(Beginning of Records)
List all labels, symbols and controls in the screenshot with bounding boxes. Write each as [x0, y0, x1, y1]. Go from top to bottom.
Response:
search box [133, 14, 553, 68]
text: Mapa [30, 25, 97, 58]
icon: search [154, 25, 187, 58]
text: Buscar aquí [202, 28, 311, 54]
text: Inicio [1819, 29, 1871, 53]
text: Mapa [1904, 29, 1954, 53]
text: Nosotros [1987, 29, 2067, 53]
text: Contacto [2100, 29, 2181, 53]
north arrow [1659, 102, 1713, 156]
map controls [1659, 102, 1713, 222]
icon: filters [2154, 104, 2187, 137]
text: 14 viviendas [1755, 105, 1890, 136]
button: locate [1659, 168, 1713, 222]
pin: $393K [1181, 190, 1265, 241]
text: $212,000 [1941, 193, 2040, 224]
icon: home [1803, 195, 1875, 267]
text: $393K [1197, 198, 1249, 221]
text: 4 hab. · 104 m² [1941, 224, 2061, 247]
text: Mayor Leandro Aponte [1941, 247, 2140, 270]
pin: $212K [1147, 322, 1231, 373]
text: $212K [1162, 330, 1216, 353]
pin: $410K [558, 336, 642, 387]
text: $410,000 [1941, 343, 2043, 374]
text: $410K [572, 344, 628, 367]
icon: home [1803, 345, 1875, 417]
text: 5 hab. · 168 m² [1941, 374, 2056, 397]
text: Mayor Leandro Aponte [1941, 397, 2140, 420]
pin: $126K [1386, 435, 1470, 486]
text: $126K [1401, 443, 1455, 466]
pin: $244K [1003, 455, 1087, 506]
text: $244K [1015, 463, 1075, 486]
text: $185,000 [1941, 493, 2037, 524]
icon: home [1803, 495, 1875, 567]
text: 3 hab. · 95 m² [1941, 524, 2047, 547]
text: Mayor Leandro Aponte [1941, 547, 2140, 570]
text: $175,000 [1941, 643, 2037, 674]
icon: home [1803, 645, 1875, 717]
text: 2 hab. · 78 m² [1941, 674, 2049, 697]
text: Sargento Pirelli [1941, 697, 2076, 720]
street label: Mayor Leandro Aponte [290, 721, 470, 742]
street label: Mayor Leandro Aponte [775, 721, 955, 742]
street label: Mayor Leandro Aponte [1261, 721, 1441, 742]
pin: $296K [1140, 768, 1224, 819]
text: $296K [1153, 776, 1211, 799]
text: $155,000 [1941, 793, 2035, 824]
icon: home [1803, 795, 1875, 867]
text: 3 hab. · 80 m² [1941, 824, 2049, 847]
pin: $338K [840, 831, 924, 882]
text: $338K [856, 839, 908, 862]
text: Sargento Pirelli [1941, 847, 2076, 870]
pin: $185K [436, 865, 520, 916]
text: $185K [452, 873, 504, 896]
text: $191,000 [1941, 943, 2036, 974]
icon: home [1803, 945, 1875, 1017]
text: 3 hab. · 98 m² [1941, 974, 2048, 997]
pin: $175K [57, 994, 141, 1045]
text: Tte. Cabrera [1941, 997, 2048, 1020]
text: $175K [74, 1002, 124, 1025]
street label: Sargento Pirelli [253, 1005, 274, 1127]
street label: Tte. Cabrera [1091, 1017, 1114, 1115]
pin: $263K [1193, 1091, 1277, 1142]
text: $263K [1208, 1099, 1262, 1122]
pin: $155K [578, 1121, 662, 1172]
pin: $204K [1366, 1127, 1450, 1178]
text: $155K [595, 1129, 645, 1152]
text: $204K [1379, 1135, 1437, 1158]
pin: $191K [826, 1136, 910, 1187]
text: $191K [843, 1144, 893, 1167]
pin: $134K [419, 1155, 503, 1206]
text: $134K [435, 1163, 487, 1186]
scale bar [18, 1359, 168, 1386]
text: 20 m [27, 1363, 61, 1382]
(End of Records)
Copy out every line in the records where the word "controls" is found.

List all labels, symbols and controls in the screenshot with bounding boxes. Write each as [x0, y0, x1, y1]. Go from top to bottom.
map controls [1659, 102, 1713, 222]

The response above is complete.